The Iranian foreign minister, Javad Zarif, is under pressure in Tehran to admit that his nuclear negotiations with the Americans have been a failure. His critics cite remaining US sanctions and less-than-hoped return of foreign business interests into Iran as key grievances.
One Iranian newspaper, Kayhan, reported that a member of the Iranian parliament’s committee on foreign affairs had heard Zarif describe US Secretary of State John Kerry as “untrustworthy.” According to the report, Zarif had said that Kerry’s many personal promises to him were all proven to be “lies” and as result Zarif no longer could be seen with Kerry.
Elsewhere, hardliners are asking Zarif to “admit and learn from his historic mistake” in negotiating the nuclear deal with the United States. The same hardliners are also urging for a crackdown on both the local opposition – including the hanging of opposition leaders – and for Iran to intensify its expansionist policies in the region.
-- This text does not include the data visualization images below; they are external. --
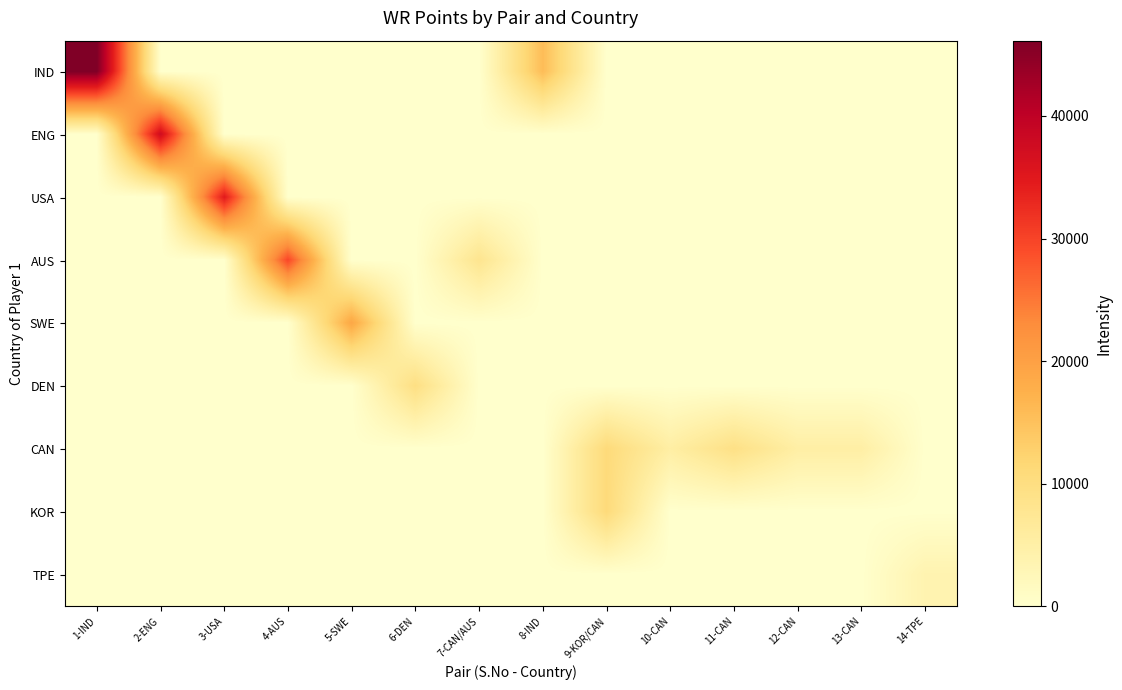

How many data points does each series have?

14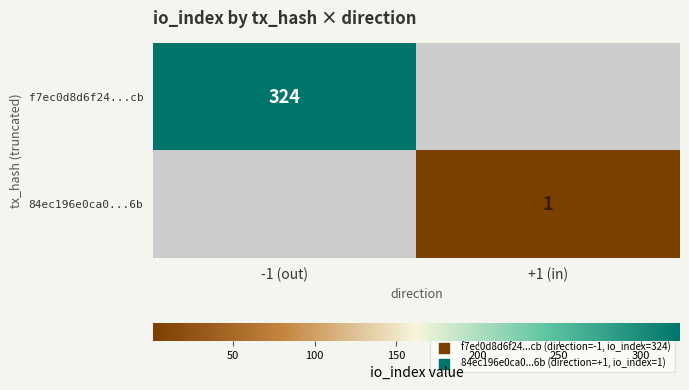

Is the value of f7ec0d8d6f24...cb at -1 (out) greater than the value of 84ec196e0ca0...6b at +1 (in)?

Yes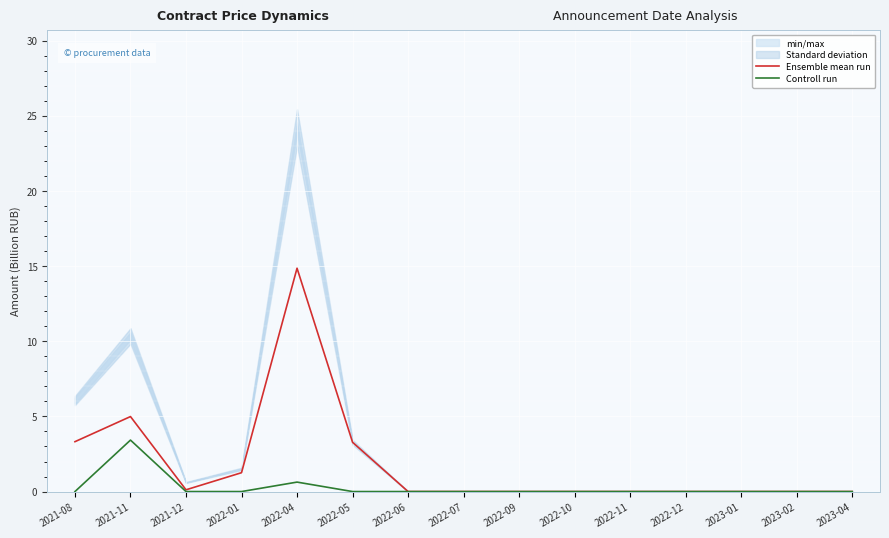

True or false: Controll run has a value of 0.0 at 2022-10.

True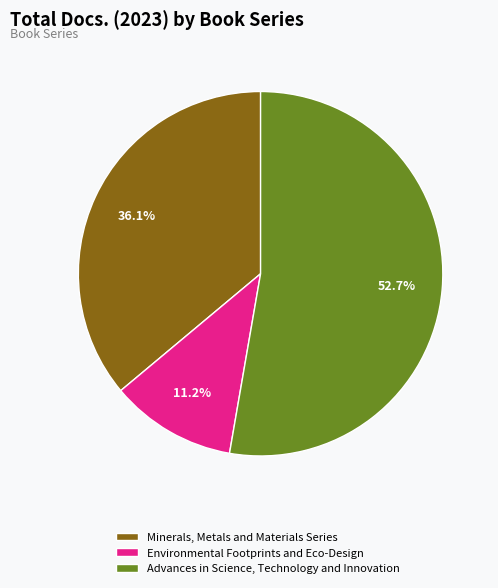

To the nearest percent, what portion does Minerals, Metals and Materials Series represent?

36%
Across the political spectrum in Tehran, an unrealistic expectation about the anticipated payout from the 2015 nuclear deal continues to exist. According to this expectation, the nuclear deal was supposed to, at a stroke of the pen, normalize Iran’s diplomatic and economic relations with the rest of the world. This is entirely unrealistic. As had been pledged as part of the deal, much of the international sanctions on Iran has been lifted. The fact that the international business community is still reluctant to enter Iran is because Tehran continues to pursue disoriented, repressive and militaristic policies at home and in the region.